Trinta e dois países e territórios das Américas detectaram infecção por uma das três 'variantes de preocupação', alerta OPAS

26 mar 2021
Variants of concern” of the virus that causes COVID-19, SARS-CoV-2

Washington D.C., 26 de março de 2021 (OPAS) — A Organização Pan-Americana da Saúde (OPAS) afirmou que 32 países e territórios das Américas notificaram a presença de pelo menos uma das três “variantes de preocupação” do vírus SARS-CoV-2, que causa a COVID-19, de acordo com uma nova atualização epidemiológica.

Essas variantes podem aumentar a transmissibilidade do vírus e sua virulência ou diminuir a eficácia das medidas de saúde pública e sociais ou diagnóstico, vacinas e terapêutica, embora ainda haja muito a ser aprendido sobre elas.

As medidas atuais para reduzir a transmissão - incluindo lavagem frequente das mãos, uso de máscaras, distanciamento físico, boa ventilação e evitar aglomerações ou ambientes fechados - continuam atuando contra as novas variantes, reduzindo a quantidade de transmissão viral e, portanto, reduzindo também a probabilidade de mutação do vírus.

Os países e territórios que notificaram uma ou mais dessas variantes são Argentina, Aruba, Barbados, Belize, Brasil, Bonaire, Canadá, Ilhas Cayman, Chile, Colômbia, Costa Rica, Cuba, Curaçao, República Dominicana, Equador, Guiana Francesa, Guadalupe, Jamaica, Martinica, México, Panamá, Peru, Porto Rico, São Bartolomeu, São Martinho, Santa Lúcia, Trinidad e Tobago, Turcas e Caicos, Estados Unidos da América, Uruguai e Venezuela.

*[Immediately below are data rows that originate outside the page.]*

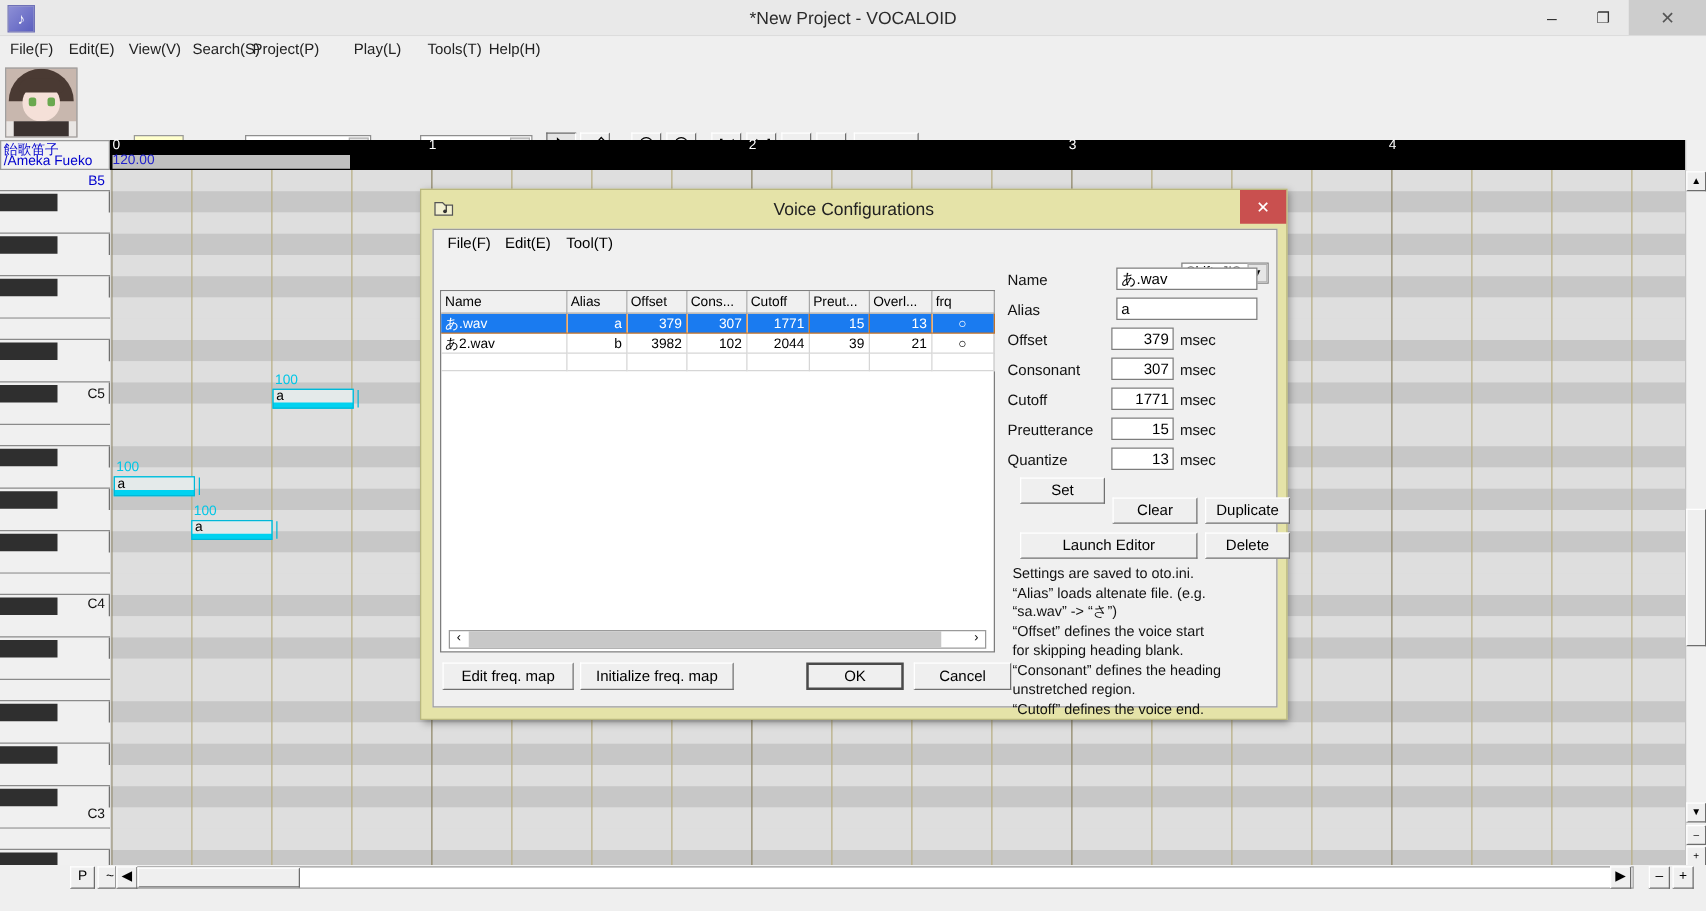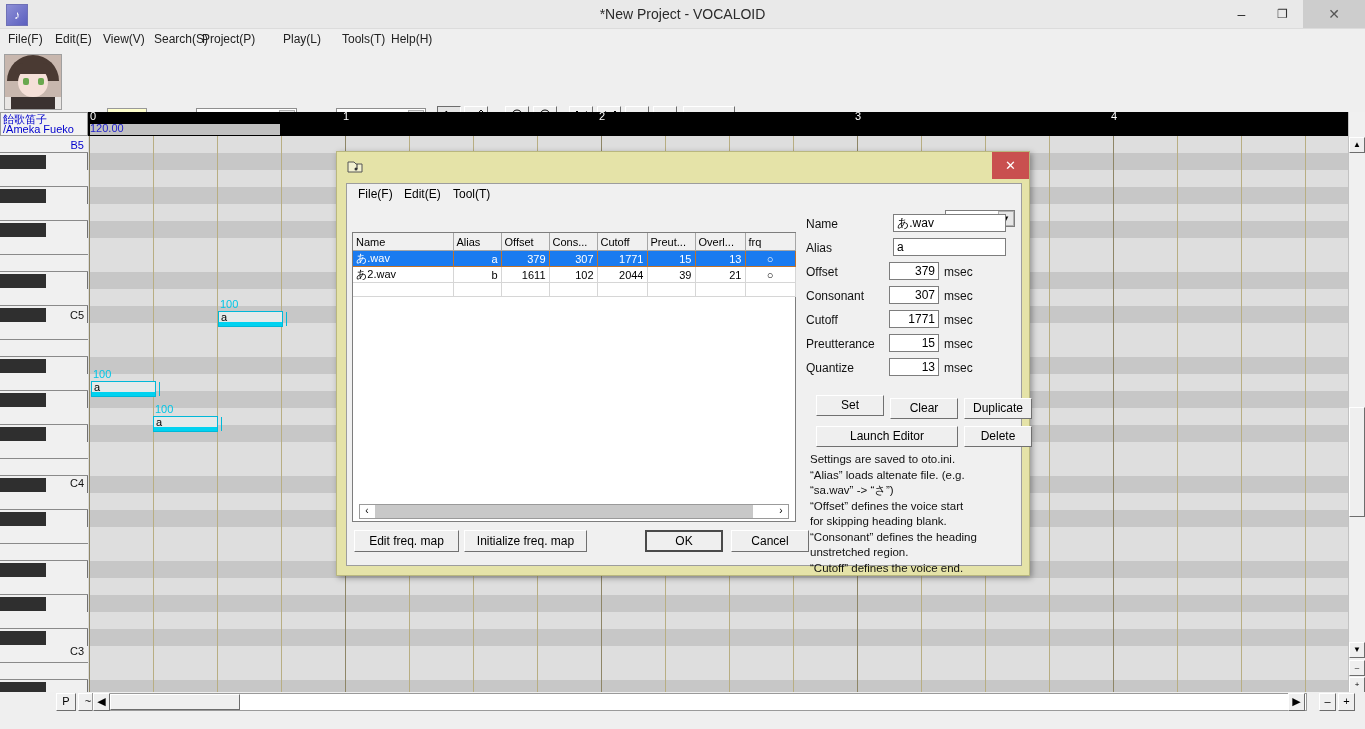--- a/index.html
+++ b/index.html
@@ -518,6 +518,7 @@
       <path d="M10 4 v5" stroke="#333"></path>
         <circle cx="9" cy="9" r="1.5" fill="#333"></circle>
     </svg>
+    <div class="dlg-title">Voice Configurations</div>
     <div class="dlg-close">✕</div>
 
     <div class="dlg-body">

Desde a identificação inicial do novo coronavírus, mais de 845 mil sequenciamentos de genoma foram compartilhados globalmente por meio de bancos de dados acessíveis ao público. “A capacidade de monitorar os dados quase em tempo real tem impacto direto na resposta da saúde pública à pandemia de COVID-19, permitindo identificar mudanças nos padrões epidemiológicos, na virulência ou na diminuição da eficácia terapêutica, entre outras mudanças”, pontua a atualização da OPAS.

Até o momento, três variantes – identificadas inicialmente no Reino Unido, África do Sul e Brasil e conhecidas como B.1.1.7, B.1.351 e B.1.1.28.1 – foram classificadas pela Organização Mundial da Saúde (OMS) como variantes de preocupação em consulta com o Grupo de Trabalho da OMS sobre a Evolução do SARS-CoV-2. Variantes em outra categoria, variantes de interesse, cobrindo três tipos adicionais, foram registradas no Brasil, nos Estados Unidos e em seis outros países e territórios.

A atualização epidemiológica diz ainda que “dados os requisitos de recursos significativos necessários para sequenciar todas as amostras na região para identificar variantes, a OPAS continua trabalhando em estreita colaboração com os laboratórios dos países das Américas para ajudar a identificar as amostras que devem ser priorizadas para sequenciamento genômico”.

Até o momento, 21 países participam da Rede de Vigilância Genômica COVID-19, com laboratórios de sequenciamento de referência no Brasil e no Chile. A OPAS está trabalhando junto com os países da região para expandir e fortalecer a rede regional, pois esse mecanismo será fundamental para rastrear a propagação ou surgimento de novas variantes de preocupação. A OPAS também está apoiando estudos epidemiológicos no Brasil para entender os padrões de transmissão, reinfecção e gravidade dos casos das diferentes variantes que estão circulando.